---- Stored records
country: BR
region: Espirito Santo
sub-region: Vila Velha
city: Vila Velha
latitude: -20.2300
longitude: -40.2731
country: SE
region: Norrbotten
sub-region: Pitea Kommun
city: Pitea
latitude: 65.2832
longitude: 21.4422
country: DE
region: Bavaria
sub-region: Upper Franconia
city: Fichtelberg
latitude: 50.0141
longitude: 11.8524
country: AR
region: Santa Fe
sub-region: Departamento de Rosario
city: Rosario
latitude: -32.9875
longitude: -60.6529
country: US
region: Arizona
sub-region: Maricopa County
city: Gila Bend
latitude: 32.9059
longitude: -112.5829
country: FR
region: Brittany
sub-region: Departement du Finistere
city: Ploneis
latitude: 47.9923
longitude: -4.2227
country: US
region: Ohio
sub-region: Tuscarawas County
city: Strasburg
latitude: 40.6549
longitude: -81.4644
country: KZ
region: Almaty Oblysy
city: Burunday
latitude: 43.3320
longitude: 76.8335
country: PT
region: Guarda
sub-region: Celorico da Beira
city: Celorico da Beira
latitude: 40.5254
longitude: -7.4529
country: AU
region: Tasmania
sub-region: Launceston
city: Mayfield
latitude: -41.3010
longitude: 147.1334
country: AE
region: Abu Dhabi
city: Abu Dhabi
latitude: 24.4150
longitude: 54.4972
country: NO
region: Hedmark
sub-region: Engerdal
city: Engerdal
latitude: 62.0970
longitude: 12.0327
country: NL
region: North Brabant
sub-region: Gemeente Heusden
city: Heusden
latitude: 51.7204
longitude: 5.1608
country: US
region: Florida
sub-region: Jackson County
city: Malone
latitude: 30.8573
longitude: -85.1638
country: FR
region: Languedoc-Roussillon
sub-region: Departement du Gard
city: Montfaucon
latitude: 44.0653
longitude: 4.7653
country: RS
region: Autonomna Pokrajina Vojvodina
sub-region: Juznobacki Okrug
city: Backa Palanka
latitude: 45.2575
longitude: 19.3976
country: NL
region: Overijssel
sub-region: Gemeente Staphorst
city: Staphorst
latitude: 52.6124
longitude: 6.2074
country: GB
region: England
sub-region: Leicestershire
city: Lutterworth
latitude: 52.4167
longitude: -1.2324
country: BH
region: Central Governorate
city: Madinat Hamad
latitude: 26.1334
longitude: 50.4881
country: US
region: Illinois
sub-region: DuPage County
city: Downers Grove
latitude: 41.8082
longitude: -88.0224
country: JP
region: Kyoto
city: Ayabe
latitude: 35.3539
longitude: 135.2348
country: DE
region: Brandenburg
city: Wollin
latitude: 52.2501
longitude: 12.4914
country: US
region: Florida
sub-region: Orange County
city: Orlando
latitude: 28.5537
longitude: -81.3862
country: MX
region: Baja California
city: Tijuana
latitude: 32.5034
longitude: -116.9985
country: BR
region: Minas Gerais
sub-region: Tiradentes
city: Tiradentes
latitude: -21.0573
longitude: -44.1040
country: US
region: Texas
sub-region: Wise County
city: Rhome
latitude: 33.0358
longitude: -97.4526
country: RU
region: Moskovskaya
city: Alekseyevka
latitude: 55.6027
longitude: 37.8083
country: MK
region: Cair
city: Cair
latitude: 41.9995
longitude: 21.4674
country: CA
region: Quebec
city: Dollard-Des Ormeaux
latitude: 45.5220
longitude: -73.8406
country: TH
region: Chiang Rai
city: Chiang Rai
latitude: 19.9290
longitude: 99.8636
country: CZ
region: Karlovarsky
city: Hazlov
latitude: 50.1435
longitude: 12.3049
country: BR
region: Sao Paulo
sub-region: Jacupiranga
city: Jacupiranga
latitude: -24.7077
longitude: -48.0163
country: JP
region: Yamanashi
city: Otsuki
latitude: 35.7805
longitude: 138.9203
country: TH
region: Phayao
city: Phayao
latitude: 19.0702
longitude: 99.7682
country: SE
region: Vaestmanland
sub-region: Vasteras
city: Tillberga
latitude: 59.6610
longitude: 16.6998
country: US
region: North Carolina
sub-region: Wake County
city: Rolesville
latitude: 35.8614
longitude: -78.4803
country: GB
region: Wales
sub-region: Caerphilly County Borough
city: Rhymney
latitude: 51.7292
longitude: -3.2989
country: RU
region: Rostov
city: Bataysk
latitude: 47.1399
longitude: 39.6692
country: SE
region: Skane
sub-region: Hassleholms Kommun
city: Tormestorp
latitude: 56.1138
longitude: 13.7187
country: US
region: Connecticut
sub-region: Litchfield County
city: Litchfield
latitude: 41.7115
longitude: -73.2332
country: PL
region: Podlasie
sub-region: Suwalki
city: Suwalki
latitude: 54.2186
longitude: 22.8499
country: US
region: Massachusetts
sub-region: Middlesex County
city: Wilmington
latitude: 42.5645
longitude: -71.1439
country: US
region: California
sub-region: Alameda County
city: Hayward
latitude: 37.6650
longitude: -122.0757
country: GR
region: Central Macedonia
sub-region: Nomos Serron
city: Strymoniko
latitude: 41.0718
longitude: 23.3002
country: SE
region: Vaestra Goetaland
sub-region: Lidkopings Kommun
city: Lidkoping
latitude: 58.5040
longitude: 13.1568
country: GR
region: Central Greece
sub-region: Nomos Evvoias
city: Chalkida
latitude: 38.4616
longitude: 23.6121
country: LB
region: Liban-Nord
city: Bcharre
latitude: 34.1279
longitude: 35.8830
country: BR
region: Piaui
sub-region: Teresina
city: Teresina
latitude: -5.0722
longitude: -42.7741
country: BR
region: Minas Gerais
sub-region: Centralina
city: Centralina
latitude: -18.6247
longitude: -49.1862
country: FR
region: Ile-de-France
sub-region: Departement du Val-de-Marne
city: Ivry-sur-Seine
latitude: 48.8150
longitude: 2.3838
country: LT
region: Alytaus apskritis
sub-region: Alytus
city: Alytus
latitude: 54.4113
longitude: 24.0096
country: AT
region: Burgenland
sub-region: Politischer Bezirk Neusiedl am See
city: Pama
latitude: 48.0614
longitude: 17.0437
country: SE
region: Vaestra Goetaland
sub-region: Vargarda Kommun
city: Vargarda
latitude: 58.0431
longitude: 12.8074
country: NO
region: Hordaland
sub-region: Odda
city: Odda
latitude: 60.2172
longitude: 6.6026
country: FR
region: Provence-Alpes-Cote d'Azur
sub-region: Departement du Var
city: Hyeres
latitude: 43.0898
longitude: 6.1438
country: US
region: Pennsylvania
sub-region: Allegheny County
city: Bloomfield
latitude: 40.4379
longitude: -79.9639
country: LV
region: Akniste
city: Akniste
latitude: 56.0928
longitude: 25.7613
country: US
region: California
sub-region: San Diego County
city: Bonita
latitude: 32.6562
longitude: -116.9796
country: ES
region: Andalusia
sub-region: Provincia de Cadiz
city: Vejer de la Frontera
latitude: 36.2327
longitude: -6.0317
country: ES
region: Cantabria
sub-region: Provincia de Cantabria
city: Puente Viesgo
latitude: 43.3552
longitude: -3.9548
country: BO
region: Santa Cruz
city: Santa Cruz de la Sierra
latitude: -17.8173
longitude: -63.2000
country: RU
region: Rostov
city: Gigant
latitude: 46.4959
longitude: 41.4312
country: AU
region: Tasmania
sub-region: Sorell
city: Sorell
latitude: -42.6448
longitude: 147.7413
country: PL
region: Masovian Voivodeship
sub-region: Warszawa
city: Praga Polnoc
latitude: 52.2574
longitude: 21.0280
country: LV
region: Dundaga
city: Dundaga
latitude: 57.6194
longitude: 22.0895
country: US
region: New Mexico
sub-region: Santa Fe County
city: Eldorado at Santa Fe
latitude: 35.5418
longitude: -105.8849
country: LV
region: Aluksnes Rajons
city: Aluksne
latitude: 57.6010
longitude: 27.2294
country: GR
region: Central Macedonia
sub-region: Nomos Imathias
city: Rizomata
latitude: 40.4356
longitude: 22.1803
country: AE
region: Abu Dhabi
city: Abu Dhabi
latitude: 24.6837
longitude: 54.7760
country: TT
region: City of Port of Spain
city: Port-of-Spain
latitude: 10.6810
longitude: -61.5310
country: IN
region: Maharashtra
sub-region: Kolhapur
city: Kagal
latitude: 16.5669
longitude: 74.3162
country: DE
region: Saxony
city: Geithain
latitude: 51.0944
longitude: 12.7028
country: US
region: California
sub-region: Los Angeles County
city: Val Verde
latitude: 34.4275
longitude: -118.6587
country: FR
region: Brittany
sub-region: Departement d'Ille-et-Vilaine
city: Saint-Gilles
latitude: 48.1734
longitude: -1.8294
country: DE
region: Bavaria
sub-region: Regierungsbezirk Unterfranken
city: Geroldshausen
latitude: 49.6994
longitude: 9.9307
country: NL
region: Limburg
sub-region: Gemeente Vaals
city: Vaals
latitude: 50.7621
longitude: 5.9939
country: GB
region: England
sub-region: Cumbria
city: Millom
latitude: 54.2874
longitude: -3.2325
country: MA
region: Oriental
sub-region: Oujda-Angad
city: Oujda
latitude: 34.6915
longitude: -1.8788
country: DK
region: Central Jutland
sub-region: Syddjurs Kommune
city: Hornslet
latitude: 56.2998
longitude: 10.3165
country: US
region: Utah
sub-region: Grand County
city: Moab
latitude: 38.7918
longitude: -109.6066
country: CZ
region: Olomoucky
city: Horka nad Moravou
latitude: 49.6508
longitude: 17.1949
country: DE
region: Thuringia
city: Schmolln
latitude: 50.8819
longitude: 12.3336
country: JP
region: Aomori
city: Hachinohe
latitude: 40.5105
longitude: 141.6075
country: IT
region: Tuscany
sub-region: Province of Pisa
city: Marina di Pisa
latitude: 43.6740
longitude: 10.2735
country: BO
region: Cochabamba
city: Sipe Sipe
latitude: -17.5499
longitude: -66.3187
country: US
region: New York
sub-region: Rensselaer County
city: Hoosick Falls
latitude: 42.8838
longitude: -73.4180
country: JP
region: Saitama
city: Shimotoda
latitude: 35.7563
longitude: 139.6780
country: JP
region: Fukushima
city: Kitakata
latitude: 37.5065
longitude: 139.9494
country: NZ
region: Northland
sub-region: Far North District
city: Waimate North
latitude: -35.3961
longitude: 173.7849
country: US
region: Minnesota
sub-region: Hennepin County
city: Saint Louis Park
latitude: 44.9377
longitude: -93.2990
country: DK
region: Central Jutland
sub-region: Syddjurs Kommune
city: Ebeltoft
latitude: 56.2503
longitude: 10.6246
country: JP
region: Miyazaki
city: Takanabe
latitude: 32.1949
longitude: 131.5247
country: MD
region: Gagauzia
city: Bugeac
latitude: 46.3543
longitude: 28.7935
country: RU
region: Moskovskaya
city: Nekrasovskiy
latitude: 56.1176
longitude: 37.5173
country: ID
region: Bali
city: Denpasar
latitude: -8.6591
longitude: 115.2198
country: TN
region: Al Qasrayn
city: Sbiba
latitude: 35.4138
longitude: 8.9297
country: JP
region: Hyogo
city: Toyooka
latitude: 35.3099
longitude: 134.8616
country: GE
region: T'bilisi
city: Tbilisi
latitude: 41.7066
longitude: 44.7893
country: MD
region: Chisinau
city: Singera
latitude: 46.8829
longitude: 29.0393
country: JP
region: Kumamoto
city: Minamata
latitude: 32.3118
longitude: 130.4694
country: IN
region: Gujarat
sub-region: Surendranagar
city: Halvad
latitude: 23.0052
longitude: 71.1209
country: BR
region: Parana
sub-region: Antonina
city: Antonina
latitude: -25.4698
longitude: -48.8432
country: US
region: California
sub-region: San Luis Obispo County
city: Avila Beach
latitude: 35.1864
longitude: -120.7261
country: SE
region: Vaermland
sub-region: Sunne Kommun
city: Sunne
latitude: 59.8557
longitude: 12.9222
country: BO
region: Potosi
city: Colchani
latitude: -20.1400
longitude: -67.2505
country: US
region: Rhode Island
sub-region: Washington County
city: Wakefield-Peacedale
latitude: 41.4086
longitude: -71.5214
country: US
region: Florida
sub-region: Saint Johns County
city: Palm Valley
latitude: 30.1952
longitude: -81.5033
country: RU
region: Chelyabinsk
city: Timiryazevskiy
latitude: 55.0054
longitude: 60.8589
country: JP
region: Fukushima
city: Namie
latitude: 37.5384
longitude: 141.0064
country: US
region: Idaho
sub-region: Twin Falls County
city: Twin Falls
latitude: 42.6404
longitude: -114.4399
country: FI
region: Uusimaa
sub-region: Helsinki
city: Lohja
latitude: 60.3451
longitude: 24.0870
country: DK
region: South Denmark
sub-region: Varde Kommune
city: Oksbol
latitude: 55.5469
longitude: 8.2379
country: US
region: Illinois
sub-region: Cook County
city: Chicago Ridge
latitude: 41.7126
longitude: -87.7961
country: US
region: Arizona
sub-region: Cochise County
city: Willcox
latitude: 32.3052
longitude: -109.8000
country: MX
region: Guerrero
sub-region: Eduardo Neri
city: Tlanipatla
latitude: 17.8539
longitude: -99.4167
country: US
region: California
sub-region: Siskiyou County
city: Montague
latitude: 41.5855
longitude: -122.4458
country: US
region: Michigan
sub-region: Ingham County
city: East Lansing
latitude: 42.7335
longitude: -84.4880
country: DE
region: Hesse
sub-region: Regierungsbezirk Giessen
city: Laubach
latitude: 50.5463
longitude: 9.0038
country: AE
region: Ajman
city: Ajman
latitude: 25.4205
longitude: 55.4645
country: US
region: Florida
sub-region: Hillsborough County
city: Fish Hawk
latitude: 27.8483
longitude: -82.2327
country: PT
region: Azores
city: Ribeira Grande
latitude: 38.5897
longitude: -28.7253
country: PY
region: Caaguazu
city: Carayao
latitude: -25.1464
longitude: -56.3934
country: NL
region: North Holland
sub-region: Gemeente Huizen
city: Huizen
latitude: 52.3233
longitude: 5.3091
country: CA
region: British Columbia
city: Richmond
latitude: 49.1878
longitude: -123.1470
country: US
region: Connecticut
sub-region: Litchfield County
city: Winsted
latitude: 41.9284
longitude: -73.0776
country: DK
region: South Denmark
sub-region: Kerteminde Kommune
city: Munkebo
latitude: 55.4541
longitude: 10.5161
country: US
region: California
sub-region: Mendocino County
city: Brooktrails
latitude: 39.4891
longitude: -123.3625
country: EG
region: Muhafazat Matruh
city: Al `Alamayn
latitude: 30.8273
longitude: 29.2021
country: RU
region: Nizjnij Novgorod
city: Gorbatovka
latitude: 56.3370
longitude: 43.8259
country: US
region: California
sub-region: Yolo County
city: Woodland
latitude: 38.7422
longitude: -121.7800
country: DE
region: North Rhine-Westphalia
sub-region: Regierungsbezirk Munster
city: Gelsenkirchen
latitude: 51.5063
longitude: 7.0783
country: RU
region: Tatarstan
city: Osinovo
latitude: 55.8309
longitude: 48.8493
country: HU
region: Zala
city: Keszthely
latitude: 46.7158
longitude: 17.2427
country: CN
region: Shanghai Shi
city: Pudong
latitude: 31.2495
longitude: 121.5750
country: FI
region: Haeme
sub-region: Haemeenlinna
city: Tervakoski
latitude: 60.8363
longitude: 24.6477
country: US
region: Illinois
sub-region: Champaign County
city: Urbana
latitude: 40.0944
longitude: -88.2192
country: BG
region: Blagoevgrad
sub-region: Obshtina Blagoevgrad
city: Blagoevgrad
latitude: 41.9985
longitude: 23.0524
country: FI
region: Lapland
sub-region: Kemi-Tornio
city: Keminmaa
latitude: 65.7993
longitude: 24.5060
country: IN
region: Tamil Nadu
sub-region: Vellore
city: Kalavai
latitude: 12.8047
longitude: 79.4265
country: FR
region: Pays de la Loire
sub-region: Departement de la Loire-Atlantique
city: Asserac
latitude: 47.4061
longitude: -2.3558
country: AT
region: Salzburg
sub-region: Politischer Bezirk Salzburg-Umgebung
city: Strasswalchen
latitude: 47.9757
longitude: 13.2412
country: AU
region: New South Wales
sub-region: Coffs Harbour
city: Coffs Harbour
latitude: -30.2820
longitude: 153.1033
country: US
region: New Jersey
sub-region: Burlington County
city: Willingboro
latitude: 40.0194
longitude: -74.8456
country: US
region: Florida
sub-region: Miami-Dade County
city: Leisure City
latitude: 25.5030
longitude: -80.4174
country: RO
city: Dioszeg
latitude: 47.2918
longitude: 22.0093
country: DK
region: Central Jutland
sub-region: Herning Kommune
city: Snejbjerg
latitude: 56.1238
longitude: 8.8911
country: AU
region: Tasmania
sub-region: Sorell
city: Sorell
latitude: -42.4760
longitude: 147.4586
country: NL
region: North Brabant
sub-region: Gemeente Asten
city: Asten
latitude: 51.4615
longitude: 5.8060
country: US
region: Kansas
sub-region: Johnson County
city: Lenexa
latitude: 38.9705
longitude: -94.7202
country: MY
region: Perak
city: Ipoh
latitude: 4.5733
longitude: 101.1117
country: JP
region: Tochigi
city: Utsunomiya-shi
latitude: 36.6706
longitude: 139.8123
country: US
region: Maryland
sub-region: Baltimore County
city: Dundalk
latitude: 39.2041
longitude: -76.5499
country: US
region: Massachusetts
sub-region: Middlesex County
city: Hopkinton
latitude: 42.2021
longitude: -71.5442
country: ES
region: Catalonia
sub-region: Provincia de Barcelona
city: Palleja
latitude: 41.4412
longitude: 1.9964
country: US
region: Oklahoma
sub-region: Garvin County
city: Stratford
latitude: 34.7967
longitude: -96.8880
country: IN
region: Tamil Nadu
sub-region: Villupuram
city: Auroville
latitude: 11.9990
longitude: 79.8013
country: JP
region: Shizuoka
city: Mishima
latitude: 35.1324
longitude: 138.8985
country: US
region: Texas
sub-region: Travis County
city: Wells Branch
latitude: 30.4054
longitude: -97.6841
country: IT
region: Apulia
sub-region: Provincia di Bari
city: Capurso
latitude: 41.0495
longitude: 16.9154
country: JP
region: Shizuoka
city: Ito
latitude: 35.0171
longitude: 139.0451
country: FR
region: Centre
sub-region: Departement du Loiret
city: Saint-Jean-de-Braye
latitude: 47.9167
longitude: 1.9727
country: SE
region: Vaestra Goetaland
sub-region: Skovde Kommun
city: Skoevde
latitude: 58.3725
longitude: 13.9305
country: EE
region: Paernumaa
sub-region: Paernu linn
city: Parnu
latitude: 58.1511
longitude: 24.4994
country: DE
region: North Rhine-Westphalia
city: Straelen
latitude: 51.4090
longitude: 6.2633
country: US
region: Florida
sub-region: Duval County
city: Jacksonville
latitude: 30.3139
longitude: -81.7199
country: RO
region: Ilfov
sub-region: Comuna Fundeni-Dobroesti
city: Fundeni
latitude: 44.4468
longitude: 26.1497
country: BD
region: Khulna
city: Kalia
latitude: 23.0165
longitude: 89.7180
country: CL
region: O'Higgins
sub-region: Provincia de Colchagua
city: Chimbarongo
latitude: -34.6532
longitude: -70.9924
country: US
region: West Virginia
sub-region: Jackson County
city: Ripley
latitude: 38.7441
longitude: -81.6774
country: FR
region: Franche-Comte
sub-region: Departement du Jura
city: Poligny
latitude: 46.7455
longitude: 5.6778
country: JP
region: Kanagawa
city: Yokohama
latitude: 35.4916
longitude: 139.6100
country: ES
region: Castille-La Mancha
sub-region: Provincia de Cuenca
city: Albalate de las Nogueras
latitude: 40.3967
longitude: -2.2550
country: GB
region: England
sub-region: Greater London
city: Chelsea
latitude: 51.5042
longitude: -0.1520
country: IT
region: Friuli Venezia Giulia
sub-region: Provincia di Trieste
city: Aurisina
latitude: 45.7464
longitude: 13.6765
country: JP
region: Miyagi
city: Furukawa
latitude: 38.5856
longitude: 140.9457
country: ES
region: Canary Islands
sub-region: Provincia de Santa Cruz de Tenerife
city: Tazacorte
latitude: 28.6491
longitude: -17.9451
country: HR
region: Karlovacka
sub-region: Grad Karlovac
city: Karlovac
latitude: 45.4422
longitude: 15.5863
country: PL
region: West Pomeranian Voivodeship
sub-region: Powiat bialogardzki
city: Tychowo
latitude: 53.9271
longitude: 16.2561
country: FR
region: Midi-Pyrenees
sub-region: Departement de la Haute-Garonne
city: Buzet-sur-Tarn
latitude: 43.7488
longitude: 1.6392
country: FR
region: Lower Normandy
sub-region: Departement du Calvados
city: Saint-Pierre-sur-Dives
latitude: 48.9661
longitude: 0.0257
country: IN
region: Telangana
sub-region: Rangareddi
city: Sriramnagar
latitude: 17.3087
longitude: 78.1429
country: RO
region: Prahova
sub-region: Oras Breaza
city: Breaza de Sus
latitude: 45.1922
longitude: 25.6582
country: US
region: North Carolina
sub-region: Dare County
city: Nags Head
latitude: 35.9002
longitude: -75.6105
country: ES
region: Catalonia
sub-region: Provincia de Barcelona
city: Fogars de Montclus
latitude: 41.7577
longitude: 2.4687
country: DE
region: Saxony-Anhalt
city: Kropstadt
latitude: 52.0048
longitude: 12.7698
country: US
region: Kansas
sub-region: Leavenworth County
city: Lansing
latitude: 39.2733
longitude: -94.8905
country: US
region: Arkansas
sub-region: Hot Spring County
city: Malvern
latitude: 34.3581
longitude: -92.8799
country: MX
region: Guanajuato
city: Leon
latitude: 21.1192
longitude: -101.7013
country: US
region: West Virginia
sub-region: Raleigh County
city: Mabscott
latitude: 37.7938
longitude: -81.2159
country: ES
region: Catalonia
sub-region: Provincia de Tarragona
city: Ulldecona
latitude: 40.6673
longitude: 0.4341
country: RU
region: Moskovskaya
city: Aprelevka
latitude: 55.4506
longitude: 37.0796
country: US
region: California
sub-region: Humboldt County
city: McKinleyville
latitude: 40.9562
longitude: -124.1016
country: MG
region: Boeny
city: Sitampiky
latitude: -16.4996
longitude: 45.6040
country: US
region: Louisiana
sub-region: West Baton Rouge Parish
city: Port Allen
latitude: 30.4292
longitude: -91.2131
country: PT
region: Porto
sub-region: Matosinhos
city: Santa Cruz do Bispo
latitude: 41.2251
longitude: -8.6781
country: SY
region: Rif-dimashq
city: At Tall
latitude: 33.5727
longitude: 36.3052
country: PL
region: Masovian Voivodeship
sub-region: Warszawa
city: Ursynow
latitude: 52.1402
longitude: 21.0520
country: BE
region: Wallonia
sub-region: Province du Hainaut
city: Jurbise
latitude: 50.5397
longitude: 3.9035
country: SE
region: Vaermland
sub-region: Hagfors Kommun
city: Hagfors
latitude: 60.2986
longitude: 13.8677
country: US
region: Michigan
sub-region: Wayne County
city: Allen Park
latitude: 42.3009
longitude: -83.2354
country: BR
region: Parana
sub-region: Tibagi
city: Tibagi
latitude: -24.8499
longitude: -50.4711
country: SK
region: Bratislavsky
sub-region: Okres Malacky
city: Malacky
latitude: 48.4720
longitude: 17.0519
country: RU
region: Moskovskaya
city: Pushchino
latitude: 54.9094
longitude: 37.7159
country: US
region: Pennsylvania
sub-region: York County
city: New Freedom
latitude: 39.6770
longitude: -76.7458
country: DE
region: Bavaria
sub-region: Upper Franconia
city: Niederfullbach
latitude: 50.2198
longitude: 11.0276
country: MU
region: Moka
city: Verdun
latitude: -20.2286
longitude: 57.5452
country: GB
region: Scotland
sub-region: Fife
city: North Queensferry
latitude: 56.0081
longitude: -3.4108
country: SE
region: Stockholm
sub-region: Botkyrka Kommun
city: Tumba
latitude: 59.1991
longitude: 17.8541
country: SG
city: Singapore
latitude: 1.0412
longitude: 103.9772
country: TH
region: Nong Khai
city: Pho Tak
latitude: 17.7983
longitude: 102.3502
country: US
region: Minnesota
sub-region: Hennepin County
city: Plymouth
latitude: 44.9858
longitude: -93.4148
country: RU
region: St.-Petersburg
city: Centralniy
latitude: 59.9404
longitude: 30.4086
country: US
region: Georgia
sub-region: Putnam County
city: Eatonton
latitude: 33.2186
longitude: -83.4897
--------
Quote the lines of the listing from its start through the line holding "longitude: -60.6529", inclusive.

country: BR
region: Espirito Santo
sub-region: Vila Velha
city: Vila Velha
latitude: -20.2300
longitude: -40.2731
country: SE
region: Norrbotten
sub-region: Pitea Kommun
city: Pitea
latitude: 65.2832
longitude: 21.4422
country: DE
region: Bavaria
sub-region: Upper Franconia
city: Fichtelberg
latitude: 50.0141
longitude: 11.8524
country: AR
region: Santa Fe
sub-region: Departamento de Rosario
city: Rosario
latitude: -32.9875
longitude: -60.6529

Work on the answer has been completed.